Once again, the poet remembers years back when he was still an infant in his mother’s laps suckling her breast. Suddenly, he is walking the paths of the village with no new ideas of a way of life different from the one he is born into.


Childhood Nostalgia:-


In the second stanza the poet remembered his childhood and talked about how happy he was in his rural life.


Dilemma:-


The immediate effect is that the African finds himself in a cultural dilemma. Should he follow the new foreign culture and abandon his own or is there a way for him to create a form of synergy between the two? This is the new African dilemma. He is in a state of confusion and has been struggling ever since to rediscover himself.

What to choose....


Piano - Western Culture

Drum - African Culture



Dilemma is about what to choose. Here we clearly see how the poet  is obsessed with both cultures as he tries to compare his culture with the African Culture. Aa there he belongs to African Culture but he likes the Western Culture. The poet discusses the confusion that is created when western culture mixes with African culture. Any attempt to unify the two results in confusion and disorder. Therefore, one is keenly advised to abhor such a lifestyle. If you want to be African, be it, otherwise, live like the white man.

Cultural Conflict:-


In the poem, the poet talked about two different cultures - African Culture and Western Culture.  Piano represents Western culture that was introduced by European colonialists, while drums stand for the indigenous African culture.

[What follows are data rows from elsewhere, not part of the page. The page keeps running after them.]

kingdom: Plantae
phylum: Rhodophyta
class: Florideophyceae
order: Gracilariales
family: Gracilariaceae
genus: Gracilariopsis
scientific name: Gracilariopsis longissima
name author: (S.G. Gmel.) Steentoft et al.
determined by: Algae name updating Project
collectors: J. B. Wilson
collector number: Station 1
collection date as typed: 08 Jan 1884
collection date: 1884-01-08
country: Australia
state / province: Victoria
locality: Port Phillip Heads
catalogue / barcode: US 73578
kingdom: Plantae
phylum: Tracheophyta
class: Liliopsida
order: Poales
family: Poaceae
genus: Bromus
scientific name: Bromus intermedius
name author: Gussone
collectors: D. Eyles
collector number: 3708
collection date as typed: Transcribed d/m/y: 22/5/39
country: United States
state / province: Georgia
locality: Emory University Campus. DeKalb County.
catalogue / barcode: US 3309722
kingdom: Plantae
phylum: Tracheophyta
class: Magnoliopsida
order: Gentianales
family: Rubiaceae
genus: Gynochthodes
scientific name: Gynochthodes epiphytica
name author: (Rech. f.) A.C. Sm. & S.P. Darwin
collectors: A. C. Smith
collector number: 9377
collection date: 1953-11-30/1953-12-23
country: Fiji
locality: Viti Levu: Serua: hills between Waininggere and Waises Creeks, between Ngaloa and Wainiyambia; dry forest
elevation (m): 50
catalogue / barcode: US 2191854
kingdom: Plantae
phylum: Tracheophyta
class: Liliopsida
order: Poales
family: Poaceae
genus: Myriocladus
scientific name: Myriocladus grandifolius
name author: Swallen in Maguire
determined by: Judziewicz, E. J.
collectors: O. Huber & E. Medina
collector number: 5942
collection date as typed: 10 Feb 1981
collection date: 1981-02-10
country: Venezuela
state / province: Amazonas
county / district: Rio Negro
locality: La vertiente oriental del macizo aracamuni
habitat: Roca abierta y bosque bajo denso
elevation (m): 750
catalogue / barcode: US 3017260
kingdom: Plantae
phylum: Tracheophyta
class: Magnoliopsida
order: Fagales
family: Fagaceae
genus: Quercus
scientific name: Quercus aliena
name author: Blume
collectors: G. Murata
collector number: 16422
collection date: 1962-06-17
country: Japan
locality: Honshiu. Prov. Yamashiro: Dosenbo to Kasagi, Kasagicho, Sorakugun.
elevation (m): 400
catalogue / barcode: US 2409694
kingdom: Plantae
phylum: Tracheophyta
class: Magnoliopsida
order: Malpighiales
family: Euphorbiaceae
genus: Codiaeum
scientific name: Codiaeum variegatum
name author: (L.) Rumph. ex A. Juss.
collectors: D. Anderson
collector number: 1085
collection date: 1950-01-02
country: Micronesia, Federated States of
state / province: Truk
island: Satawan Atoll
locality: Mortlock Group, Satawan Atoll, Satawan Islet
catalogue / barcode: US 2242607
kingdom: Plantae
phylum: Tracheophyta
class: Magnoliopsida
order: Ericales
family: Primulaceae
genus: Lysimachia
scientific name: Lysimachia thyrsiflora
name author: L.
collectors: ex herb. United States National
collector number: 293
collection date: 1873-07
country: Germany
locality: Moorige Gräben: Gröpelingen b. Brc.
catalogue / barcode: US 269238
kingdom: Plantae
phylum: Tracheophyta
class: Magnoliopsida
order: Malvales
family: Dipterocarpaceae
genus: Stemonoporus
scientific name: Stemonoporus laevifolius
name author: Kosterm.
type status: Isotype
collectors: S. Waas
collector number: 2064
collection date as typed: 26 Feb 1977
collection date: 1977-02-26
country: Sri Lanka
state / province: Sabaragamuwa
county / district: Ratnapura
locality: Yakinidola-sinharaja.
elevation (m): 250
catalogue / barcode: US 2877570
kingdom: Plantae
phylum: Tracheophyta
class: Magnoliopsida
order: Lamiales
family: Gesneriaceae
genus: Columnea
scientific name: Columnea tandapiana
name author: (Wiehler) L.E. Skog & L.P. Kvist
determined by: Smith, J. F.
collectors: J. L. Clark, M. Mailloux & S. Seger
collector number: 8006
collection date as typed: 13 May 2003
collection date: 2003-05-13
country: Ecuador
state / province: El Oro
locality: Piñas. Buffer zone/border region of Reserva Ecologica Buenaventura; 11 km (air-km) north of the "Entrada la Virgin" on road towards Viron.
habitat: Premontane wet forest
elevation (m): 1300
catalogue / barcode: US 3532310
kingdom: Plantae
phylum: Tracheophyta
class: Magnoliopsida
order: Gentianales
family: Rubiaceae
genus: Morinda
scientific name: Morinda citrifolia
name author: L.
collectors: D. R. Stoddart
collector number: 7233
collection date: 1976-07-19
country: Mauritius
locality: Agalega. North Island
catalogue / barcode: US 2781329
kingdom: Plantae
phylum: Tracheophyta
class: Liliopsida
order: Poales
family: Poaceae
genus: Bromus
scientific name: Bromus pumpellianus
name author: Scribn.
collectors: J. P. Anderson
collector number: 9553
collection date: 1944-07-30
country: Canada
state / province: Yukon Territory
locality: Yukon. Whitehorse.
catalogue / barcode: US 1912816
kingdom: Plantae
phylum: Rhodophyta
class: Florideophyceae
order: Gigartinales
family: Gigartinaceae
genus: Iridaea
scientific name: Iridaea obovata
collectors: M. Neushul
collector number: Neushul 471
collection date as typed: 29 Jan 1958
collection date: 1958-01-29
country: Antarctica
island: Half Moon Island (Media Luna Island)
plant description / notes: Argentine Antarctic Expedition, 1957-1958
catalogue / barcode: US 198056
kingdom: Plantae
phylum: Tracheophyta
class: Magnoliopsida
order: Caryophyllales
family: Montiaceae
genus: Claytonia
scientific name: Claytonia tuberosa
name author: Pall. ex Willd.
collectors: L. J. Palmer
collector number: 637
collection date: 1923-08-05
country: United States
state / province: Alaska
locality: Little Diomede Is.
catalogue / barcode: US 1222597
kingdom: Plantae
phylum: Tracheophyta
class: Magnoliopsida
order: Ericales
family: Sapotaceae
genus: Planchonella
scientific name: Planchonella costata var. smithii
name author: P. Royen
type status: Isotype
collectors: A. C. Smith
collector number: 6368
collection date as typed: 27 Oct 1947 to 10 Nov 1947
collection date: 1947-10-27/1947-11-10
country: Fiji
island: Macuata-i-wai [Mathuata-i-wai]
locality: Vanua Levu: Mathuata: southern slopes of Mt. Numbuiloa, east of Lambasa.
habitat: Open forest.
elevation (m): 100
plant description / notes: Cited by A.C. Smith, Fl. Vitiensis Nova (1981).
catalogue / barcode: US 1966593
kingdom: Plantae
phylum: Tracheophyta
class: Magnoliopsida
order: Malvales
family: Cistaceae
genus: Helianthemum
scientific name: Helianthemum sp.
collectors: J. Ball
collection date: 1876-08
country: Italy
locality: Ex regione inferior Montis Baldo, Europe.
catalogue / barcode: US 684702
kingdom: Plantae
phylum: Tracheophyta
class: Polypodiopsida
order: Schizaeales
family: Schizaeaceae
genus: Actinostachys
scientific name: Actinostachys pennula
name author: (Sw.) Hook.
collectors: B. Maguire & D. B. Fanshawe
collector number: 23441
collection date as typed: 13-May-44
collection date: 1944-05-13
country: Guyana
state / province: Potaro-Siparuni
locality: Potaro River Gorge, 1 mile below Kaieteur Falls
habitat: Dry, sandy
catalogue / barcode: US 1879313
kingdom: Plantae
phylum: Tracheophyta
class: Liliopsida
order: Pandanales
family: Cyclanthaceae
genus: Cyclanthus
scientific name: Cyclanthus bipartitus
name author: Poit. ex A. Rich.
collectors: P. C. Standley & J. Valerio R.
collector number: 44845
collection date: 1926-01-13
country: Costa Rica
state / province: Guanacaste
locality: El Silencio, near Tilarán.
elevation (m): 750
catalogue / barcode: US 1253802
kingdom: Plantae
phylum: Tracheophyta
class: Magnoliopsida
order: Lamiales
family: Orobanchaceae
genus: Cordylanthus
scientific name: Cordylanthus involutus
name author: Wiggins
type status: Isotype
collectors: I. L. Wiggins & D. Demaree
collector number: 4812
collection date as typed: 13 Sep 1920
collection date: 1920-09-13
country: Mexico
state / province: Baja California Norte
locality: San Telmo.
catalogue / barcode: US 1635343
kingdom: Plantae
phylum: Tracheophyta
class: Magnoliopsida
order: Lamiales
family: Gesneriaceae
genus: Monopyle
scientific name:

In every area of culture in contemporary African society — architecture, burial, education, ethics, fashion, wedding, religion, technology or creative writing — there is conflict. The autochthonous clashes with the imported. Only inheritors of the ambiguous heritage who are able to blend the two cultures, to which the Asian mode has been added, synthesise and harmonise all the diverse influences can live a relatively happy life.


The indigenous traditions have not died and the foreign have not been assimilated. The result is that people keep doing a difficult and strenuous balancing act that causes many to be bewildered, fall and fail. Capitalism divides society into two opposed classes and breeds enmity, hate, crime and violence, which are sources of discomfort and pain represented by the image of “tear-furrowed concerto” in the third line of the third stanza.


In essence, Gabriel Okara perceives the desecration of the African way of life from the musical perspective, and comes out to lament about it through the instrument of poetry.